Sam looked around the shambles of the design room. The models sent from the agency were just about what they expected, not terribly attractive and so untrained it was plain why they were still available. In desperation she had fallen back on Sophie to model the best numbers in the collection. At least the beautiful redhead was naturally talented and had the knack of making the clothes she showed look good. Sophie had been in better shape the past few days than Sam had ever seen her, until her mother had decided to slap her around.

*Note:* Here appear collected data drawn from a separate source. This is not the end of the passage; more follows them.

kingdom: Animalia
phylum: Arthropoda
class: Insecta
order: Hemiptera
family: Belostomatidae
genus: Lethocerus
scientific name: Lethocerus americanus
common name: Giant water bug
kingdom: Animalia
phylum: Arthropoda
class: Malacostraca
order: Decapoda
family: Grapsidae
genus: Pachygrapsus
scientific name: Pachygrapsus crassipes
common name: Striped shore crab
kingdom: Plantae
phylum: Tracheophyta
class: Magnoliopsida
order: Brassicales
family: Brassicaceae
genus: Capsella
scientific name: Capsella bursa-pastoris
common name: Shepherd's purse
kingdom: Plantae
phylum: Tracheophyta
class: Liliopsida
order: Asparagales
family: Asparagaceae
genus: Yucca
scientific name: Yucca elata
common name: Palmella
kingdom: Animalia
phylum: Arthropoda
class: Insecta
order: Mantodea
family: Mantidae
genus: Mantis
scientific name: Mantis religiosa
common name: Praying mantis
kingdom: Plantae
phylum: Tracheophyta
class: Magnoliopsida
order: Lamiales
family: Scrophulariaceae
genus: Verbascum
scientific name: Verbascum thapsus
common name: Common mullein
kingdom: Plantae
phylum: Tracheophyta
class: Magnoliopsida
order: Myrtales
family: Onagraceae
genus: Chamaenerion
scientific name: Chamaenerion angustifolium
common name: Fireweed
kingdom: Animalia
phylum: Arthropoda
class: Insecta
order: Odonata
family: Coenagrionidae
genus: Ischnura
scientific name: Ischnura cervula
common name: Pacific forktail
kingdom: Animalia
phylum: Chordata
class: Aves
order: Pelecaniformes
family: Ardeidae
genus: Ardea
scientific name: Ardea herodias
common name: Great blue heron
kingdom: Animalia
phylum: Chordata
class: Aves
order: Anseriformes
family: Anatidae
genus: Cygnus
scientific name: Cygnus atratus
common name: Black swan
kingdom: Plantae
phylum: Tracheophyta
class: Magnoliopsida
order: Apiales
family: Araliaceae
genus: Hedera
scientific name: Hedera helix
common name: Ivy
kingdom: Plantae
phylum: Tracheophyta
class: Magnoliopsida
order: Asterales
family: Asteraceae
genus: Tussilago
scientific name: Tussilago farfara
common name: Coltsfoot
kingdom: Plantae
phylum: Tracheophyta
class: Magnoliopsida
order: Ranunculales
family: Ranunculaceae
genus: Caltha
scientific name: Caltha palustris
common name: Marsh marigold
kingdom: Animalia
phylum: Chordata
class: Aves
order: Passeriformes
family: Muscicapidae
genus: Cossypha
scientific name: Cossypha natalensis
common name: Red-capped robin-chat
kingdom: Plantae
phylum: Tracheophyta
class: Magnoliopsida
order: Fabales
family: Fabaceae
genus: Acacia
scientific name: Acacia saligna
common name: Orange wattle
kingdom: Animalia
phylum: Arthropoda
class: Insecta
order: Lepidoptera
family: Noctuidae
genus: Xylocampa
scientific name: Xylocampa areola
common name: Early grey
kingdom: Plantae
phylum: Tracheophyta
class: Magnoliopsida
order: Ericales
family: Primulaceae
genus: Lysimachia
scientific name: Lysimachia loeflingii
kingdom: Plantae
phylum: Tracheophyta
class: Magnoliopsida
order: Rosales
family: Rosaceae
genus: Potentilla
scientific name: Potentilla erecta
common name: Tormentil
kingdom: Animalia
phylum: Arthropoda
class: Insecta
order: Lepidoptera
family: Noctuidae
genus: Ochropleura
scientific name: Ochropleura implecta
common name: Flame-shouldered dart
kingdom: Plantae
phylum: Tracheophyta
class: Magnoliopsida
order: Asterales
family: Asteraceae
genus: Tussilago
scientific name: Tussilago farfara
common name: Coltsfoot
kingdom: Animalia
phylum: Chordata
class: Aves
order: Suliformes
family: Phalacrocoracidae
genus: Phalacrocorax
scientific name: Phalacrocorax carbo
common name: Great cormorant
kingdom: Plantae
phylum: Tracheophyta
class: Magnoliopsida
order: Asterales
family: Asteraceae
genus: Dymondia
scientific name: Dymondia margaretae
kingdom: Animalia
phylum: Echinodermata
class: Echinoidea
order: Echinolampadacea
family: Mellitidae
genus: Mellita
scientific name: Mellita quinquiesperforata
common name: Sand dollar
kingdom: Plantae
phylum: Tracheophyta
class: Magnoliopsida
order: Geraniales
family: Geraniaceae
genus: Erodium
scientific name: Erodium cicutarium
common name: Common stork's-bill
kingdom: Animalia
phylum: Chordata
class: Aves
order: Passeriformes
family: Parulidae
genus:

Just take one thing at a time, she told herself. She brushed her arm across her forehead to push back the wisps of hair that kept falling into her eyes. “Brooksie, will you go upstairs and get some sleep? This isn’t getting us anywhere, and we’re going to be up half the night the way we’re going. One of us needs to get some rest.”
The tall blonde narrator appeared at the design-room door and peered cautiously in at the source of all the screaming. “You want to come down now, Miss Laredo? The man to fix the microphones is here.”
“The sound man,” Sam groaned.
The microphones, amplifiers and tape deck rented from the small electronics shop in the avenue de l’Opera had been useless during the rehearsal with the mannequins. The droning feedback had just about destroyed any attempts to synchronize the clumsy models to both the narration and the fifties music Sam had selected.